In the cell below, write the code to display your Roadrunner image with different levels of brightness.

In [None]:
# Insert your code for Exercise 4 here



### Example 5: Shear Image

To **_shear_** an image means to apply a geometric transformation that shifts the position of pixels in the image along a specified direction, resulting in a distorted or skewed version of the original image. 

Shearing is a linear transformation that tilts the image along one axis while keeping the other axis unchanged. This transformation can be used for various purposes in image processing and computer vision tasks, such as correcting perspective distortion, creating artistic effects, or augmenting a dataset for training machine learning models.

Shearing may not be appropriate for all image types. 

In [None]:
# Example 5: Shear Image

visualize_generator(
  LOCAL_IMG_FILE1,
  ImageDataGenerator(shear_range=30))

### **Exercise 5: Shear Image**

In the cell below, write the code to shear your Roadrunner image.

In [None]:
# Insert your code for Exercise 5 here



### Example 6: Rotate Image

It is also possible to rotate images.
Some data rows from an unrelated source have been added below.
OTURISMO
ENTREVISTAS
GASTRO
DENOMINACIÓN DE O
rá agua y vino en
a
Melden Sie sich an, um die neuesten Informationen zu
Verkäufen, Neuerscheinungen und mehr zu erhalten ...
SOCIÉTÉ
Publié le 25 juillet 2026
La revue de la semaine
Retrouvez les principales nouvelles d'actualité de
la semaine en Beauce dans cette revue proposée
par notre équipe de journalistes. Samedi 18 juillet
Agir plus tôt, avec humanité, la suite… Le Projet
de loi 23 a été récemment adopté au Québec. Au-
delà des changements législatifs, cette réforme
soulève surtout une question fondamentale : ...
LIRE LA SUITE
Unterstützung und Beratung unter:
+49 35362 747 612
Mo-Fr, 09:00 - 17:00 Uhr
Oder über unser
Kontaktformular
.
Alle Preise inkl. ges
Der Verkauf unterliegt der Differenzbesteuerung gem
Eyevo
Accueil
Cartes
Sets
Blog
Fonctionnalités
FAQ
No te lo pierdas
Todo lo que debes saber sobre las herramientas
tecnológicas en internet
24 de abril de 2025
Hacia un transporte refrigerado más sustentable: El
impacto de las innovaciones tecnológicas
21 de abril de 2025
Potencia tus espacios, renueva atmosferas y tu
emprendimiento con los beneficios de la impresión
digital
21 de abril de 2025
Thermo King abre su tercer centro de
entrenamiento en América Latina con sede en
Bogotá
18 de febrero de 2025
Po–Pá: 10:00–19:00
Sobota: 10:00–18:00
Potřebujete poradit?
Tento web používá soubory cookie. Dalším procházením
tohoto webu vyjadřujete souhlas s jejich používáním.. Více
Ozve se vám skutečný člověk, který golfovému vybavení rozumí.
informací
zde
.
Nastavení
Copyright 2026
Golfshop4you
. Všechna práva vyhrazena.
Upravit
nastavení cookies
Like the other examples shown above, adding rotated images to the training set, the CNN learns to be flexible to changes in position, thereby improving its ability to recognize objects in real-world scenarios. This practice helps the CNN become more robust and perform better when presented with new, unseen data during inference.

In [None]:
# Example 6: Rotate Image

visualize_generator(
  LOCAL_IMG_FILE1,
  ImageDataGenerator(rotation_range=30))

### **Exercise 6: Rotate Image**

In the cell below, write the code to rotate your Roadrunner image.

In [None]:
# Insert your code for Exercise 6 here



If we wanted to, we could zip-up the preprocessed files and store them somewhere for latter use.

## **Lesson Turn-in**

When you have completed all of the code cells, and run them in sequential order (the last code cell should be number 15) use the **File --> Print.. --> Save to PDF** to generate a PDF of your JupyterLab notebook. Save your PDF as `Class_06_3.lastname.pdf` where _lastname_ is your last name, and upload the file to Canvas.